On October 19, 2010, the Most Rev. Robert Duncan, Archbishop and Primate of the Anglican Church in North America addressed the Third Lausanne Congress on World Evangelism, held in Capetown, South Africa. The full text of his speech is available at the Welcome Center. Echoing Luke 1:51-52, Archbishop Duncan discussed the decline of the Episcopal Church in terms of the Lord “scattering the proud and lifting up the lowly.” He then turned to lessons applicable to the whole church:
Four lessons are foremost. This session is not primarily about Anglicanism, but about the whole Christian Church…
Standing in God’s Truth raises God’s Allies. First, when any of us stand for God’s Truth in first order issues, where the salvation of souls rather than condemnation of opponents is our goal, it brings unity in the Church, true unity. The whole Church throughout the world is also challenged to stand with you….Allies emerge from countless unexpected places. Both ethnic division and denominationalism fade away.
Humility Builds God’s Partnerships. Humility and charity – as well as forgiveness and reconciliation – among those partnering are essential for God to work in situations where social, economic colonial and ecclesiastical inequalities have heretofore operated. New learning abounds. We in the US and Canada have learned a great deal about ways churches can be planted, about the necessity of ending our silence concerning resurgent Islam, about evangelism and discipleship, and even about how ancient structures might serve mission once again.

WORK ORDER 1:
Reproduce the stored data entries listing, substituting "frames" for every occurrence of "images" and leaving everything else unchanged; leave the pictures out.
The passage on Archbishop Duncan's Lausanne address has no connection to the listing that comes after it.

Stored data entries:

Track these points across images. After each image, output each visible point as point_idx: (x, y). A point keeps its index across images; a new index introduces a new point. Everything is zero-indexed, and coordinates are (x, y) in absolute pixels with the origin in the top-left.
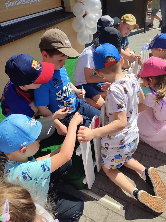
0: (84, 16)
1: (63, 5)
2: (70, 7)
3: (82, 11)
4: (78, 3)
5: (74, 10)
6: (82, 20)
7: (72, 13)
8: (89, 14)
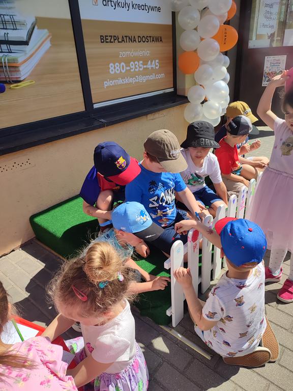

WORK ORDER 2:
Resume the passage on Archbishop Duncan's Lausanne address, starting after its final sentence.

ANSWER SPACE 1:
Track these points across frames. After each image, output each visible point as point_idx: (x, y). A point keeps its index across frames; a new index introduces a new point. Everything is zero-indexed, and coordinates are (x, y) in absolute pixels with the origin in the top-left.
0: (84, 16)
1: (63, 5)
2: (70, 7)
3: (82, 11)
4: (78, 3)
5: (74, 10)
6: (82, 20)
7: (72, 13)
8: (89, 14)

ANSWER SPACE 2:
The rich have to become poor in the things they previously judged to be their riches, and the poor have to see themselves as God sees them: perhaps from the “weakest of the tribes” but “mighty men of valor” nonetheless. [Judges 6:11-16]
God does lift up the lowly. Global South Anglicanism is now majority Anglicanism. The average Anglican is now a woman, an African, a mother, and under the age of 20. We are not the Church of England anymore. God speaks to us of previously unimaginable possibility. In ACNA we believe God has set us to planting 1000 new churches in our first five years of life. I met with 20 eager Wheaton College students in August. None of them were raised Anglican. All believe themselves called to some kind of missionary life as committed disciples of Jesus. They want not only to tell about Jesus, but to do what Jesus did. From the ruins of the heretical and wayward denominations that marginalized, exiled and expelled the faithful of an earlier generation, a new generation is clearly being drawn to believing and serving in the humbled and renewed Anglican Church that is emerging.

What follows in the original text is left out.